• What the task requires: Return the text of every item below verbatim, omitting the pictures.

[Recorded data]
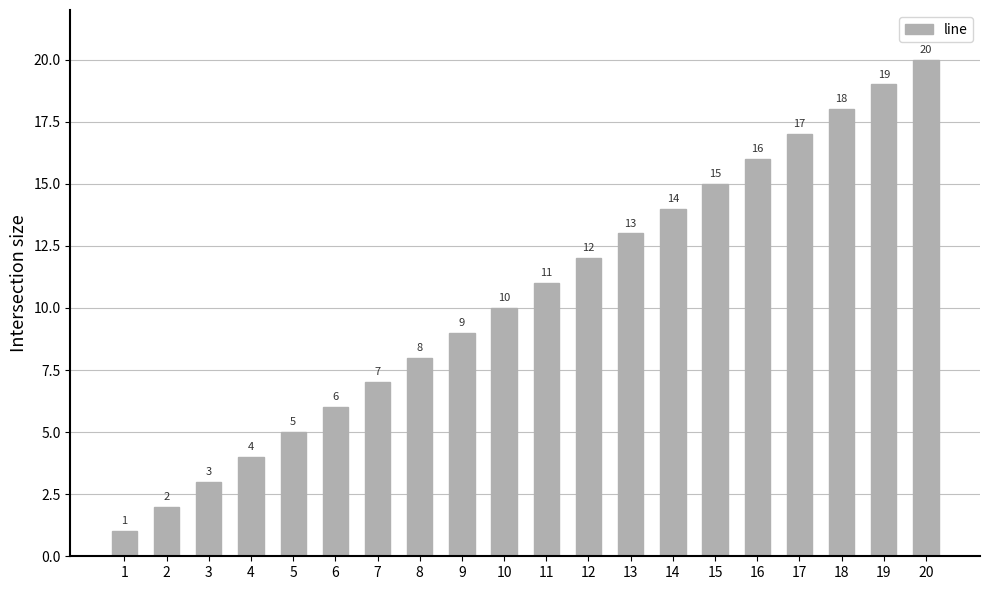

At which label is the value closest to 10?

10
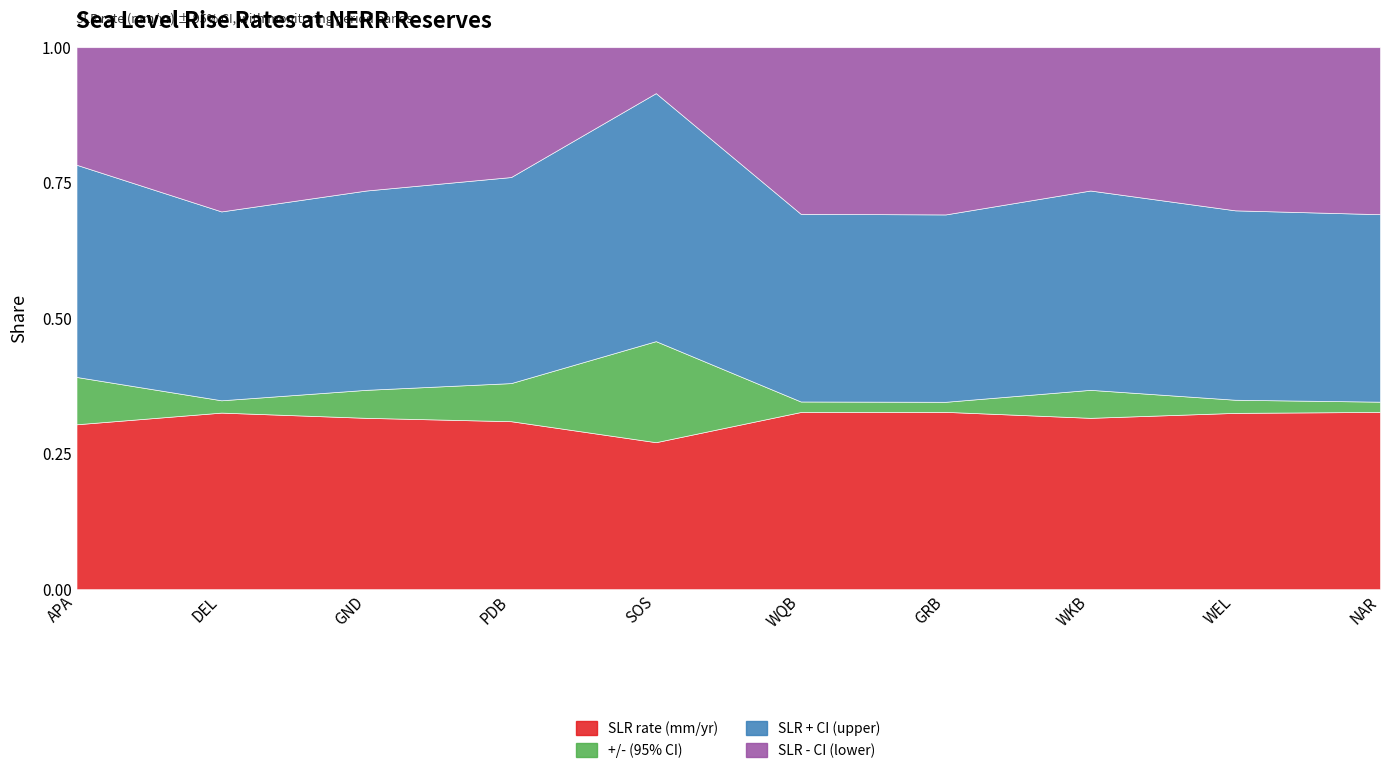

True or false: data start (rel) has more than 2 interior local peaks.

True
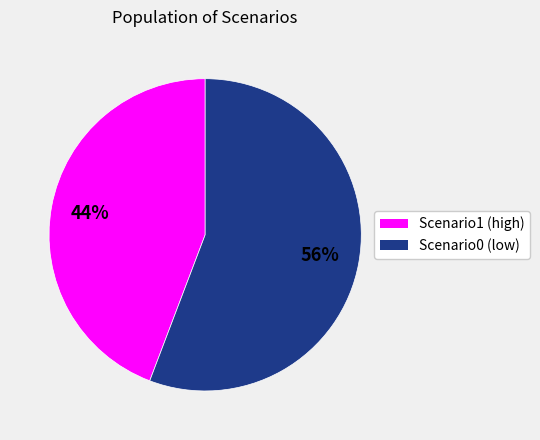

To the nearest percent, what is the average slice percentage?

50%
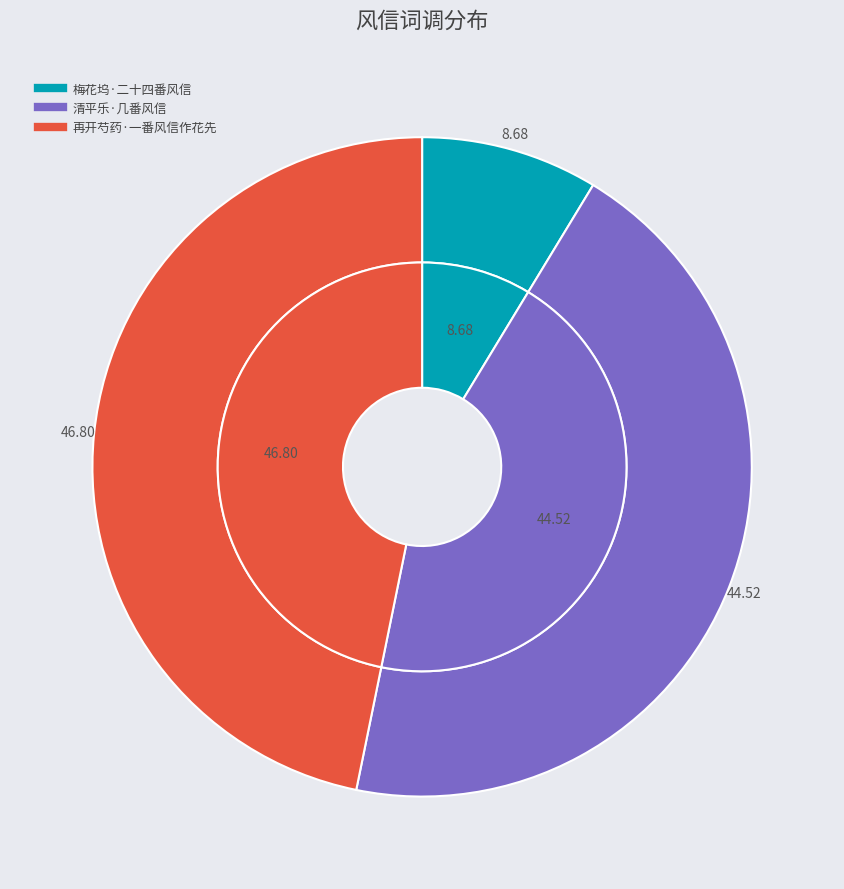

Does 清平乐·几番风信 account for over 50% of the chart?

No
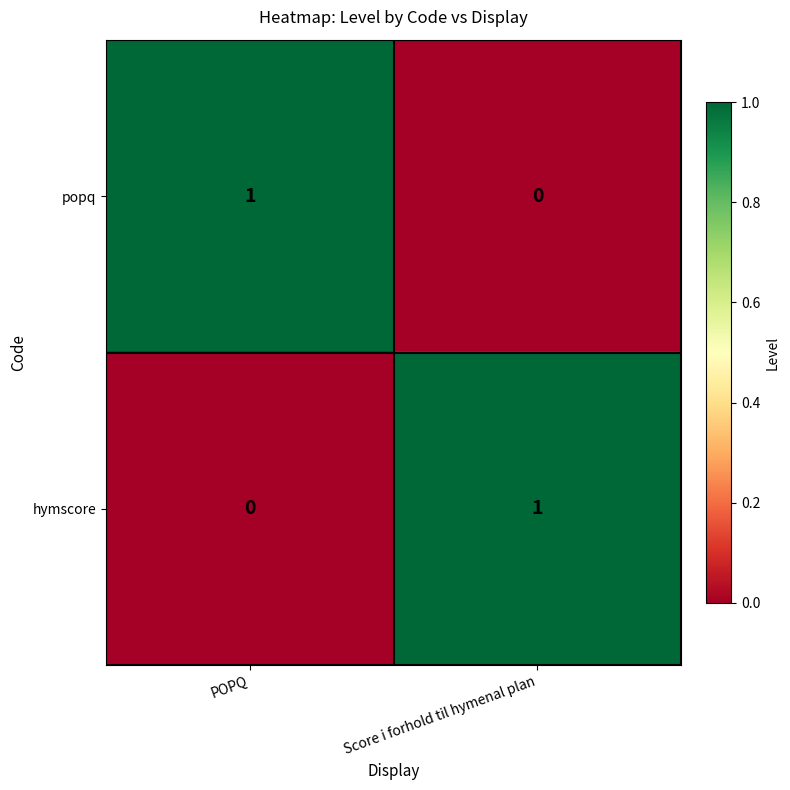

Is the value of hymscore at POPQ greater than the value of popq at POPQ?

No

• Answer space:
At which label is the value closest to 10?

10

True or false: data start (rel) has more than 2 interior local peaks.

True

To the nearest percent, what is the average slice percentage?

50%

Does 清平乐·几番风信 account for over 50% of the chart?

No

Is the value of hymscore at POPQ greater than the value of popq at POPQ?

No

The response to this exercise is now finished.